**What is being asked**
Going line by line through the listing below, count each line that includes the word "Federal", and reply with the count only.

**Given data**
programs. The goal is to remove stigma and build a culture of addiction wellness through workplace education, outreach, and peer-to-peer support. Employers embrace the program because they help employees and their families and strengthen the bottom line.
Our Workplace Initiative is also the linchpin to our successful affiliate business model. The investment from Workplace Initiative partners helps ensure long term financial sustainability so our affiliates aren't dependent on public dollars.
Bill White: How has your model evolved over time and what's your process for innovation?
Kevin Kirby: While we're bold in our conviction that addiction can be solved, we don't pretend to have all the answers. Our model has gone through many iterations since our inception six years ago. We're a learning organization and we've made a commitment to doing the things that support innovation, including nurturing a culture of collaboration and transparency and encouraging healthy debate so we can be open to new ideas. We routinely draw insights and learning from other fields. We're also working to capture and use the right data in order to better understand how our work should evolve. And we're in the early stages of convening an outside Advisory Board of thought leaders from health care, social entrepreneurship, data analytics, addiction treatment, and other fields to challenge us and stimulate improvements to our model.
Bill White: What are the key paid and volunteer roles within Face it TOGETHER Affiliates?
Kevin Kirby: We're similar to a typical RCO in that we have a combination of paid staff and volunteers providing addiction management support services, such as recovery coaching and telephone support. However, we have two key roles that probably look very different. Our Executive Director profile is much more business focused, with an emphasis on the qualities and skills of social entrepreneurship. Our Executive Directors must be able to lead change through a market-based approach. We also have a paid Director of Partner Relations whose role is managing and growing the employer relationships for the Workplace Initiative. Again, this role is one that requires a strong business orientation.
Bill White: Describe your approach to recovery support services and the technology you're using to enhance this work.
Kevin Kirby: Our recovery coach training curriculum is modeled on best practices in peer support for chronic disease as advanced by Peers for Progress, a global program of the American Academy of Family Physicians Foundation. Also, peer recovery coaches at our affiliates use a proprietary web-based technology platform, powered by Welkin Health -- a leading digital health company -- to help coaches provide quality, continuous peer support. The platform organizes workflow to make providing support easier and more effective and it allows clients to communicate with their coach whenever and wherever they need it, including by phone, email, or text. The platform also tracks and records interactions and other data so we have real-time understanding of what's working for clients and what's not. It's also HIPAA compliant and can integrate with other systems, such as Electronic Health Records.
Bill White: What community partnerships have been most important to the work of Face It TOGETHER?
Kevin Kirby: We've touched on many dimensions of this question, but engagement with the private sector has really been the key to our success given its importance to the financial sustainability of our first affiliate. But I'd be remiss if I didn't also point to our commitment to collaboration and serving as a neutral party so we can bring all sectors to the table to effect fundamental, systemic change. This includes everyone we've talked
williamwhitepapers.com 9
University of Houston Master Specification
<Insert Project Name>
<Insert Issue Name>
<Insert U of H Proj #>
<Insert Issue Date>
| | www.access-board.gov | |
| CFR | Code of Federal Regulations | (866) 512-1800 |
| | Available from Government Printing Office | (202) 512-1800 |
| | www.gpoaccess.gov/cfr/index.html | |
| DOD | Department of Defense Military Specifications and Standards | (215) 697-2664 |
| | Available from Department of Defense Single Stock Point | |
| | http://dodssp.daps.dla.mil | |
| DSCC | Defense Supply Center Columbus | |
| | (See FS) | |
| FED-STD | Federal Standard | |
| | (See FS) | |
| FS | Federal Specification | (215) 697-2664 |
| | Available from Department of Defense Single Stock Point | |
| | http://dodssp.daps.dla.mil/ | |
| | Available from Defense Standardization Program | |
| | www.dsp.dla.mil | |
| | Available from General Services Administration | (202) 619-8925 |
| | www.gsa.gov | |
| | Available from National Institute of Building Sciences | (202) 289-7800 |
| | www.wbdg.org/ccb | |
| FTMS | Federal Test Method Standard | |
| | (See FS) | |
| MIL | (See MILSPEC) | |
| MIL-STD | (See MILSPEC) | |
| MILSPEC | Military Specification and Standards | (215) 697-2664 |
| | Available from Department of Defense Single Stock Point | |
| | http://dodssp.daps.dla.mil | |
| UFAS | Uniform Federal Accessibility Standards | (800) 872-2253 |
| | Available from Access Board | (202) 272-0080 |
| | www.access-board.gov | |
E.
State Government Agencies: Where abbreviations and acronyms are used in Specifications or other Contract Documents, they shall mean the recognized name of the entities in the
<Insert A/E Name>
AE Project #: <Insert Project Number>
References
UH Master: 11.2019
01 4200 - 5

**Answer to this task**
5